| TASKS AND EXERCISES |
1. According to the list about being Irish, what names do many of your sisters have?
2. Update the list about being Irish from "There wasn't a" to "keeping a secret.", replacing "keg party" with "pub crawl".
3. Quote every entry in the list about being Irish that mentions punching.

| SOURCE TEXT |
What it means to be Irish
- You will never play professional basketball.
- You swear very well.
- At least one of your cousins holds political office.
- You think you sing very well.
- You have no idea how to make a long story short
- You are very good at playing a lot of very bad golf.
- There isn't a huge difference between losing your temper and killing
- Much of your food was boiled.
- You have never hit your head on the ceiling.
- You spent a good portion of your childhood kneeling.
- You're strangely poetic after a few beers.
- You're, therefore, poetic a lot.
- You will be punched for no good reason...a lot.
- Some punches directed at you are legacies from past generations.
- Your sister will punch you because your brother punched her.
- Many of your sisters are Catherine, Elizabeth or Mary ... and one is Mary Catherine Elizabeth.
- Someone in your family is incredibly cheap. It is more than likely you.
- You don't know the words, but that doesn't stop you from singing.
- You can't wait for the other guy to stop talking so you can start talking.
- "Irish Stew" is the euphemism for "boiled leftovers from the fridge".
- You're not nearly as funny as you think you are, but what you lack in talent, you make up for in frequency.
There wasn't a huge difference between your last wake and your last keg party.
- You are, or know someone, named "Murph".
- If you don't know Murph, then you know Mac, if you don't know Murph or Mac, then you know Sully, and you'll probably also know Sully McMurphy.
- You are genetically incapable of keeping a secret.
- Your parents were on a first name basis with everyone at the local emergency room.
- And last but not least...,being Irish means... that your attention span is so short that ---oh, forget it.

| SUPPLIED ENTRIES |
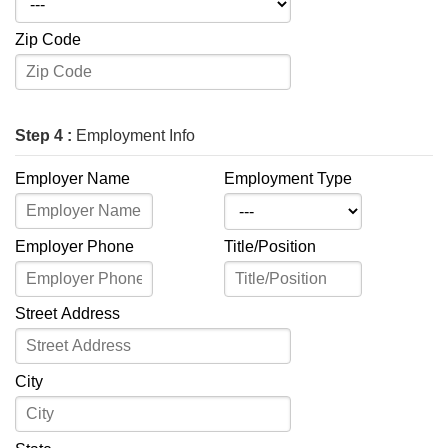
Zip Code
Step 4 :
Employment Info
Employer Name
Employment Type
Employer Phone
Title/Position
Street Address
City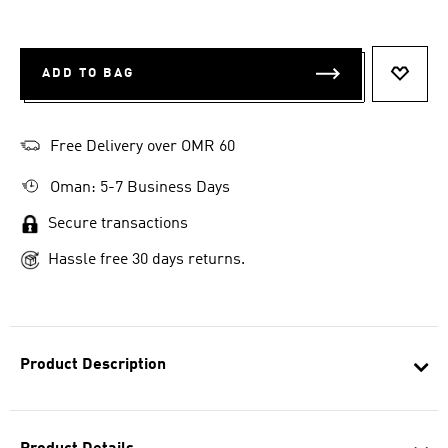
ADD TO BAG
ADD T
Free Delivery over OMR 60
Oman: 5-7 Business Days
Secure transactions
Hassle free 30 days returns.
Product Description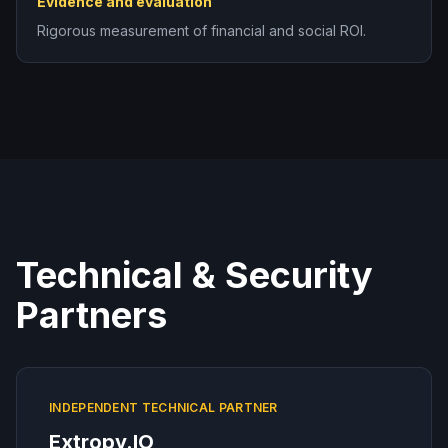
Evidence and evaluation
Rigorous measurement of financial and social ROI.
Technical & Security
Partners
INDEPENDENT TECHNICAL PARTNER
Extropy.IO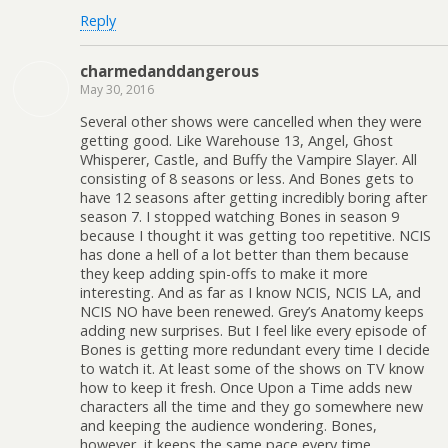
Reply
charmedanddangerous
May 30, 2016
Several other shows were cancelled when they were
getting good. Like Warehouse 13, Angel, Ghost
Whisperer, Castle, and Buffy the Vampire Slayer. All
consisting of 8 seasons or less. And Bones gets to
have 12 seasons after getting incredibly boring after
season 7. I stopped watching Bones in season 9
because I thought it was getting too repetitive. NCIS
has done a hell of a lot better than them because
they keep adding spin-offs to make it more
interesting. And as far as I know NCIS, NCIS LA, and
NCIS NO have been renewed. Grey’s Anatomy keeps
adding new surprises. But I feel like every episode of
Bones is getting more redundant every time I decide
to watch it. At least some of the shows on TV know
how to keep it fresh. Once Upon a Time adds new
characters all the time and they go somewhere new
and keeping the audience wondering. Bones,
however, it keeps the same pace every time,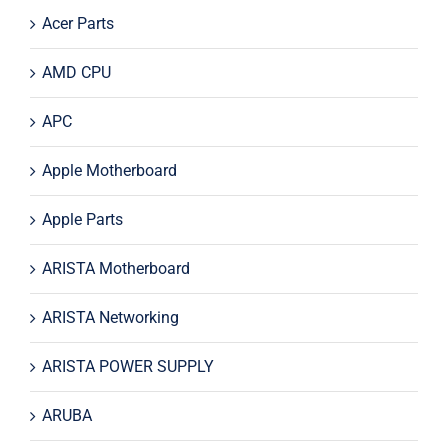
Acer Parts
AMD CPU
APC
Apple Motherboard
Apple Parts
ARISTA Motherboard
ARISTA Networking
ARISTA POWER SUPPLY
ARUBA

==

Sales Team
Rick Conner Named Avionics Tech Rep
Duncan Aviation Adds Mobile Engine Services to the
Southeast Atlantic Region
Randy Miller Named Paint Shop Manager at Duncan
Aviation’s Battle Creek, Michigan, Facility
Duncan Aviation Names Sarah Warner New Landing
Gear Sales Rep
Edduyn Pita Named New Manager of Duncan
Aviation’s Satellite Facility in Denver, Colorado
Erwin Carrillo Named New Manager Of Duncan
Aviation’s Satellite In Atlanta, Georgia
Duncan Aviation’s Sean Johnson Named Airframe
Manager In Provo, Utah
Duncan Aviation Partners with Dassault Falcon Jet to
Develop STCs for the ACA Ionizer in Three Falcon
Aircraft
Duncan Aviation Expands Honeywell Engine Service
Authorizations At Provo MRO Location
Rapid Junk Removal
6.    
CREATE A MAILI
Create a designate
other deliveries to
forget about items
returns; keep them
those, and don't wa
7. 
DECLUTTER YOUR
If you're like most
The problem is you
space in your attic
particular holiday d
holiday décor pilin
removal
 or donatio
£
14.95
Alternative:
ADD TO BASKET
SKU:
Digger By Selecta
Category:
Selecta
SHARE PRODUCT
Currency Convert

---

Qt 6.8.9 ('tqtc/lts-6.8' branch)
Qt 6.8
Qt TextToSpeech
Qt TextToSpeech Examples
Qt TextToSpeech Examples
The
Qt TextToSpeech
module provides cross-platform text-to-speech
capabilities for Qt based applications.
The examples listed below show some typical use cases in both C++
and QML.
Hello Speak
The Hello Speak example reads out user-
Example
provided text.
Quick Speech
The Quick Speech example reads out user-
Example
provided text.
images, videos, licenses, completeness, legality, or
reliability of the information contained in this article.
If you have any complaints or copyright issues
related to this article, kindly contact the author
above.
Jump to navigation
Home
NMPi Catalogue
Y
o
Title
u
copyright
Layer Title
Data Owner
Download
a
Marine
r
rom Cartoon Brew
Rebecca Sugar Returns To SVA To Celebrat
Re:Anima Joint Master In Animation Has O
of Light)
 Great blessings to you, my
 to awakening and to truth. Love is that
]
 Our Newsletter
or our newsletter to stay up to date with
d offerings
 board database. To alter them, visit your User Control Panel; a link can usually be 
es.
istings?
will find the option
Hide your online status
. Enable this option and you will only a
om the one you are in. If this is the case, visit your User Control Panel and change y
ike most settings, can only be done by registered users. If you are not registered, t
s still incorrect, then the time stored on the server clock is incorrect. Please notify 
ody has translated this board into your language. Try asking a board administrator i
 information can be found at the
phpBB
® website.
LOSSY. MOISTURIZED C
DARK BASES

| RESPONSES TO THE TASKS |
1. Catherine, Elizabeth or Mary.

2.
There wasn't a huge difference between your last wake and your last pub crawl.
- You are, or know someone, named "Murph".
- If you don't know Murph, then you know Mac, if you don't know Murph or Mac, then you know Sully, and you'll probably also know Sully McMurphy.
- You are genetically incapable of keeping a secret.

3.
- You will be punched for no good reason...a lot.
- Some punches directed at you are legacies from past generations.
- Your sister will punch you because your brother punched her.